O ministro Gilmar Mendes, do Supremo Tribunal Federal (STF), determinou, em decisão deste domingo (8), que o procurador-geral de Justiça do Ministério Público do Rio de Janeiro apresente, em até 72 horas, informações complementares que comprovem o cumprimento das decisões sobre o pagamento de verbas indenizatórias, os chamados “penduricalhos”.
Mendes é relator da Ação Direta de Inconstitucionalidade (ADI) 6606. Ele considerou que as informações prestadas pelo procurador-geral foram insuficientes para verificar o cumprimento das determinações anteriores.
O ministro determinou que o Ministério Público fluminense apresente a discriminação detalhada das verbas indenizatórias, inclusive de eventuais valores retroativos autorizados e pagos entre janeiro e fevereiro, com a indicação das datas de autorização e de efetivação dos pagamentos, bem como a documentação que comprove quando a ordem de pagamento foi encaminhada à instituição financeira.
De acordo com o STF, o ministro também lembrou que a primeira decisão proferida nos autos, em 23 de fevereiro, proibiu imediatamente o pagamento de valores retroativos. Apenas em 26 de fevereiro, com o objetivo de harmonizar prazos, foi autorizada a quitação desse tipo de verba exclusivamente em relação a valores que já estivessem regularmente programados para o período correspondente.

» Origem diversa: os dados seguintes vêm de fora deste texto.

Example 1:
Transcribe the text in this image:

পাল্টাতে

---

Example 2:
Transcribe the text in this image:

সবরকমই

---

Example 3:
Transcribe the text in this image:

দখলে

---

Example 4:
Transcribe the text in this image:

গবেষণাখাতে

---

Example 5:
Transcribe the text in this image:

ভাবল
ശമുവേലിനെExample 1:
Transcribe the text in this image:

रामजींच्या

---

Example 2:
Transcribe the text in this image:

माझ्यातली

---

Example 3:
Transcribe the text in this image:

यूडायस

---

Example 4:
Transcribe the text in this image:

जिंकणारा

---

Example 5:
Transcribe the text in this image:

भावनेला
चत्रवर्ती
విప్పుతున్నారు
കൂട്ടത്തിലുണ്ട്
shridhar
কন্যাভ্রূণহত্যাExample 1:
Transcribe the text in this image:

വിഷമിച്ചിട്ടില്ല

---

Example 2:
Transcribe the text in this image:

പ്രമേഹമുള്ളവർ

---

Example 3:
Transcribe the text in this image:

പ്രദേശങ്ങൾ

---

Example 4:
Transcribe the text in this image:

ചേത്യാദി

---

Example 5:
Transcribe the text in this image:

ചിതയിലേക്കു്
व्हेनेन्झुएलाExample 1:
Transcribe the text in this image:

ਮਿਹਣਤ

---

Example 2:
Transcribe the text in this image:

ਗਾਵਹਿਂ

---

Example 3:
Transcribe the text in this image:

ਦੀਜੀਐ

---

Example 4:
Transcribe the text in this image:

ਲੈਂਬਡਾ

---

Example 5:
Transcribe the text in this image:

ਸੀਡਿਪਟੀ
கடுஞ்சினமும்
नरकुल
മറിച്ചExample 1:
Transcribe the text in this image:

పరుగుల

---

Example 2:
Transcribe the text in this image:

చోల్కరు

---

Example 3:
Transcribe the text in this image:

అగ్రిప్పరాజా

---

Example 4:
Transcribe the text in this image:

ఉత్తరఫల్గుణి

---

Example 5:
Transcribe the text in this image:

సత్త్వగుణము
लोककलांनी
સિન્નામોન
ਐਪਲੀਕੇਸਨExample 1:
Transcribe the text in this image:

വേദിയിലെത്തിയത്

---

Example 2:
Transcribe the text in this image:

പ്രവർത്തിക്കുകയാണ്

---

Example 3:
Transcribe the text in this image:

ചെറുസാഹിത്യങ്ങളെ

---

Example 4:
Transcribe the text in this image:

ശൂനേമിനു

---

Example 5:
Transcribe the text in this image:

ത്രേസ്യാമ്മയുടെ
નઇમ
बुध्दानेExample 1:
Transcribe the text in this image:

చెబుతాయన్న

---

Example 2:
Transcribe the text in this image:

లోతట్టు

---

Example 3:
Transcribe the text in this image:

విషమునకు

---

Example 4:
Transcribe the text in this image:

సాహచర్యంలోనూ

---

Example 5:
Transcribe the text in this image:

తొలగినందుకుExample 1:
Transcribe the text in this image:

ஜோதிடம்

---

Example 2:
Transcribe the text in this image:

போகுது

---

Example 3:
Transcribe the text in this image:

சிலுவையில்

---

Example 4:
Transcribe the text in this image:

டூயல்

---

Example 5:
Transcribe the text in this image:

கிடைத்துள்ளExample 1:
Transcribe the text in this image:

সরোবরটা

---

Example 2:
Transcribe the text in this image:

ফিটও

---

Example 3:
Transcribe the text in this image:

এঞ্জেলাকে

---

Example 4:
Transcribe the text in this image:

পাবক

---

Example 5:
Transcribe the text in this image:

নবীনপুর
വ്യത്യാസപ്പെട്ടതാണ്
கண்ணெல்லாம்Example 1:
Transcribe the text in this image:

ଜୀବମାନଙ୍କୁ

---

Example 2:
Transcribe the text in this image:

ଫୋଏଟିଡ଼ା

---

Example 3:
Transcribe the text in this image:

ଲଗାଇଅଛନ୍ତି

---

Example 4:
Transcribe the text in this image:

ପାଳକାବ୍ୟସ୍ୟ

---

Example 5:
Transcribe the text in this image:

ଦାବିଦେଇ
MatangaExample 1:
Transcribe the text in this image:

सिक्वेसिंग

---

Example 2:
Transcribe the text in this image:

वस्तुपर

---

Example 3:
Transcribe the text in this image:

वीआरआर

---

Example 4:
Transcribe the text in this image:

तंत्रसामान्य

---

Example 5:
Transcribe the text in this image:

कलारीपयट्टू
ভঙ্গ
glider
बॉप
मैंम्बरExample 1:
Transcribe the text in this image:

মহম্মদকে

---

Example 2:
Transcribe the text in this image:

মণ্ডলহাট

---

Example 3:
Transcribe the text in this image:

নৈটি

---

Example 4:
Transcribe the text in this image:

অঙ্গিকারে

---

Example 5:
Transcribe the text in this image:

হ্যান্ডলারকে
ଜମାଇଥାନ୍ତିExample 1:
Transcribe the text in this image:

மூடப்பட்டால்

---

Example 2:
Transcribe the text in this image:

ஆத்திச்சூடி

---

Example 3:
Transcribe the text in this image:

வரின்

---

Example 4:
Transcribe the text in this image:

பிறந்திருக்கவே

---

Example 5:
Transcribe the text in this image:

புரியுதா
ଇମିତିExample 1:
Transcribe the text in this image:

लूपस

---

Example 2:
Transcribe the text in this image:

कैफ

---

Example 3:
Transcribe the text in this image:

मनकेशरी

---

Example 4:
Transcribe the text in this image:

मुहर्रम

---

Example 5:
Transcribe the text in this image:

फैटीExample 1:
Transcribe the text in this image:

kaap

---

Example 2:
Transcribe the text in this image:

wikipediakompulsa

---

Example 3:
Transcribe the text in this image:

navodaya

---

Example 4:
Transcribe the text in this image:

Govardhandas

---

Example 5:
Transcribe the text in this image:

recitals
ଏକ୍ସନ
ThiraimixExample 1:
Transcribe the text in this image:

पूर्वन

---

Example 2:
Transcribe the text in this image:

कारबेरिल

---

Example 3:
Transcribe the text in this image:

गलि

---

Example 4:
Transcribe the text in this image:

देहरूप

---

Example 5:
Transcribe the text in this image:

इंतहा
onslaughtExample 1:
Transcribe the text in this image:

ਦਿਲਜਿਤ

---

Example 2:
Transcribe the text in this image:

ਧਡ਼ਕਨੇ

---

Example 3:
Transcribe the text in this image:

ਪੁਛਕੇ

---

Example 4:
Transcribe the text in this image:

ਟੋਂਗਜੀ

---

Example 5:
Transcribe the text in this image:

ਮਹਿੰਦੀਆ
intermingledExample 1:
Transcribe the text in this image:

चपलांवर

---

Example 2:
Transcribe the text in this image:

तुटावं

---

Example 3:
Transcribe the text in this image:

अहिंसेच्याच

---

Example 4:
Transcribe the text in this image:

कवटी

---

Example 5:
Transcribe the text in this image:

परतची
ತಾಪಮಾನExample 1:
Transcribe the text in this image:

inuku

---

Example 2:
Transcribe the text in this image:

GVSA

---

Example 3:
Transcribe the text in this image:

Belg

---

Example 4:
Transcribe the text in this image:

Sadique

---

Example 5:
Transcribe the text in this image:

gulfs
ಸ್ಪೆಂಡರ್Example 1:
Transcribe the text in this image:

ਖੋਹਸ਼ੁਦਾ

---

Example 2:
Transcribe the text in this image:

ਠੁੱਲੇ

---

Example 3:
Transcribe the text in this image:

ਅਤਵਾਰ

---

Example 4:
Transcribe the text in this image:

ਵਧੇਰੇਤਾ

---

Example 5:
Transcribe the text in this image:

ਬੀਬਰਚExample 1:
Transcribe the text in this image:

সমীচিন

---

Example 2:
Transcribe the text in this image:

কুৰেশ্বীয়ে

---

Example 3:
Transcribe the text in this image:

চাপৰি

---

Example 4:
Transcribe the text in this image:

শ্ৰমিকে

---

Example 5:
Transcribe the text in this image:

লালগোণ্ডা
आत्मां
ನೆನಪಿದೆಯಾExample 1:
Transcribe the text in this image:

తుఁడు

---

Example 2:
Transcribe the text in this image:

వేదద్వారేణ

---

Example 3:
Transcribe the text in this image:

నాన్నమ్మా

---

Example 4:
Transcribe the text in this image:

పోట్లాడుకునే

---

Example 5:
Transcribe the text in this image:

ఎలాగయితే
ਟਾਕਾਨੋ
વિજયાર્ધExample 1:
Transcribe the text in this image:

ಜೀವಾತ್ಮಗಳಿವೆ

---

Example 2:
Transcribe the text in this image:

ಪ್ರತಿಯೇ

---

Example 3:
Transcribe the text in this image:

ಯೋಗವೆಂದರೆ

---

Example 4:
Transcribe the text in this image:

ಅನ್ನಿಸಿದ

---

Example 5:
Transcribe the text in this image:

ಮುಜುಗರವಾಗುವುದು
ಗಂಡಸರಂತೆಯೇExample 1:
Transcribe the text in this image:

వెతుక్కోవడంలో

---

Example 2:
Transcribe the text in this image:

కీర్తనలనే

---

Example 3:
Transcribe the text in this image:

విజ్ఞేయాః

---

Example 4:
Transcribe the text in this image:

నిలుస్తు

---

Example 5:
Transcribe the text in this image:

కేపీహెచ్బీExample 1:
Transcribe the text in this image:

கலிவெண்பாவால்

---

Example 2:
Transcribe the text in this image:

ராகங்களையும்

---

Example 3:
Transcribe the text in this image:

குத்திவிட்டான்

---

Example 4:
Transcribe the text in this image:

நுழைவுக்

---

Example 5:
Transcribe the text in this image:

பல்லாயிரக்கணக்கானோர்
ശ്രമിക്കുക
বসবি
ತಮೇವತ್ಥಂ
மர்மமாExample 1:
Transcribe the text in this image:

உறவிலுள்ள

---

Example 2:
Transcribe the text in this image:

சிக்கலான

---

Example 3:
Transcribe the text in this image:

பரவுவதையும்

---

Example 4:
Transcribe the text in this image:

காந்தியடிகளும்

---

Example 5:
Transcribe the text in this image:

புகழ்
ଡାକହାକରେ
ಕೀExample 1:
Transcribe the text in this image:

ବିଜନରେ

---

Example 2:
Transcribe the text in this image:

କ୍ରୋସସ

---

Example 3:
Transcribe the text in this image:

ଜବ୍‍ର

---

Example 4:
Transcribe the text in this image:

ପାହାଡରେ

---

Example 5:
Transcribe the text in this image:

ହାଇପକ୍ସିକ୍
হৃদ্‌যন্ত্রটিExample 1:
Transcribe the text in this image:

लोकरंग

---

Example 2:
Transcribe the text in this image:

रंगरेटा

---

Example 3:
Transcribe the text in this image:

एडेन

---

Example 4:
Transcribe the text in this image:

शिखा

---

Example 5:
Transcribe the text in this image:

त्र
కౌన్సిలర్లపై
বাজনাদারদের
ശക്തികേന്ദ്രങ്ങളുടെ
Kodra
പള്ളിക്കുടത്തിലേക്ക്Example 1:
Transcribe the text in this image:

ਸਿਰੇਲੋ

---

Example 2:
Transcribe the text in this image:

Mendes determina que o Ministério Público do Rio encaminhe, portanto, a programação financeira detalhada referente ao pagamento de valores retroativos relativos aos meses de janeiro a abril, com a indicação precisa dos valores programados e das datas de autorização e efetivação dos pagamentos, além dos documentos que comprovem a prévia inclusão desses montantes no cronograma da instituição.
Relembre
No início de fevereiro, esses benefícios entraram na mira do Tribunal Superior, sobretudo do ministro Flávio Dino, um dos principais críticos da atual gratificação aos servidores públicos. No dia 5 de fevereiro, o magistrado concedeu liminar determinando que órgãos da União, estados e municípios reavaliem o fundamento legal das verbas pagas a membros de todos os Poderes e servidores.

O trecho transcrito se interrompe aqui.